= Feng Liao =

Feng Liao (馮嫽) was China's first official female diplomat, who represented the Han dynasty to Wusun (烏孫), which was in the Western Regions. It was a practice for the Imperial Court to foster alliances with the northern tribes via marriage, and two Han princesses had married Wusun kings.

Feng Liao was the maidservant of Princess Jieyou (解憂公主), who was married off to a Wusun king. Feng herself later married an influential Wusun general, whose good standing with Prince Wujiutu (烏就屠) of the kingdom later proved beneficial to the Han dynasty.

When Prince Wujiutu seized the throne of Wusun in 64 BC, after his father died, there was fear in the Imperial Court of Han that Wujiutu, whose mother was Xiongnu, would allow Wusun to become Xiongnu's vassal.

Zheng Ji, Governor of the Western Regions, recalled that Feng Liao had married into Wusun and with her familiarity of the Wusun customs, she was a prime candidate to persuade Wujiutu to ally his kingdom with Han. Wujiutu acceded and Emperor Xuan of Han (漢宣帝) sent for Feng.

The Emperor received Feng Liao in his palace in Chang'an and took her advice of granting Wujiutu a title to secure his loyalty. The emperor appointed her as chief envoy and dispatched her again to Wusun, this time with an official hanjie (汉节) given to diplomats of the Han Dynasty. She announced Yuanguimi as the Great Kunmi (chief king) of Wusun, and Wujiutu the Lesser Kunmi. Wusun thereafter became a vassal state of the Western Han.

She then returned to Chang'an with Princess Jieyou, only to return again as envoy after Yuanguimi died and his son with Princess Jieyou, Xingmi 星靡, succeeded him.
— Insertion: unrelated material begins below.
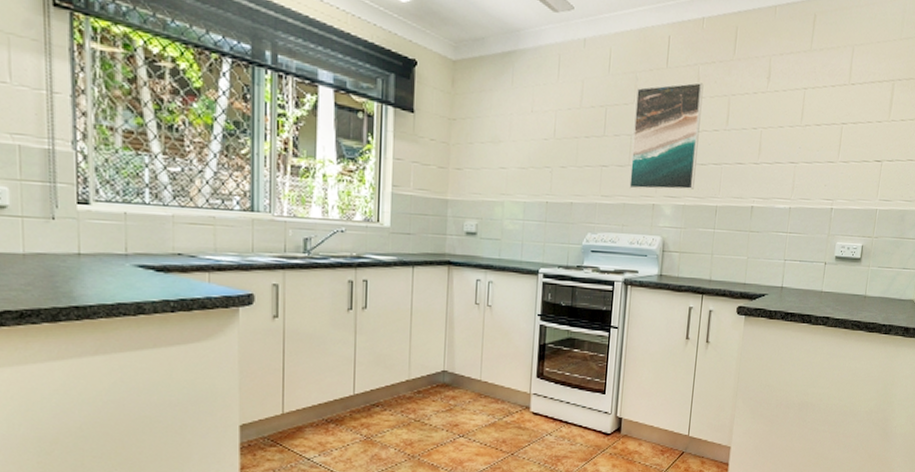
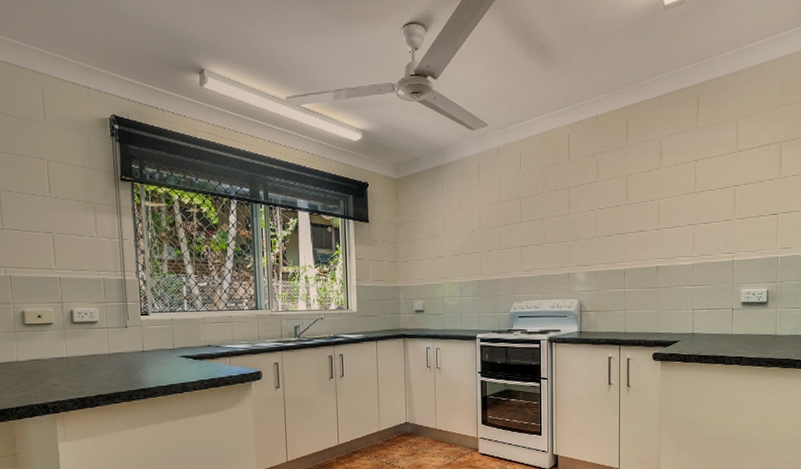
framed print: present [629,82,704,190] -> none [546,169,603,262]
== Historical Sources and Archives ==
Multiple historical texts produced from the Han dynasty and later ancient Chinese dynasties recorded Feng's accomplishments. The best known sources out of them are The Book of Han and Zizhi Tongjian, specifically the 19th chapter on the Han dynasty. In addition to those texts, a collection of Han bamboo and wooden slips found in Dunhuang described some of Feng Liao's life in Wusun.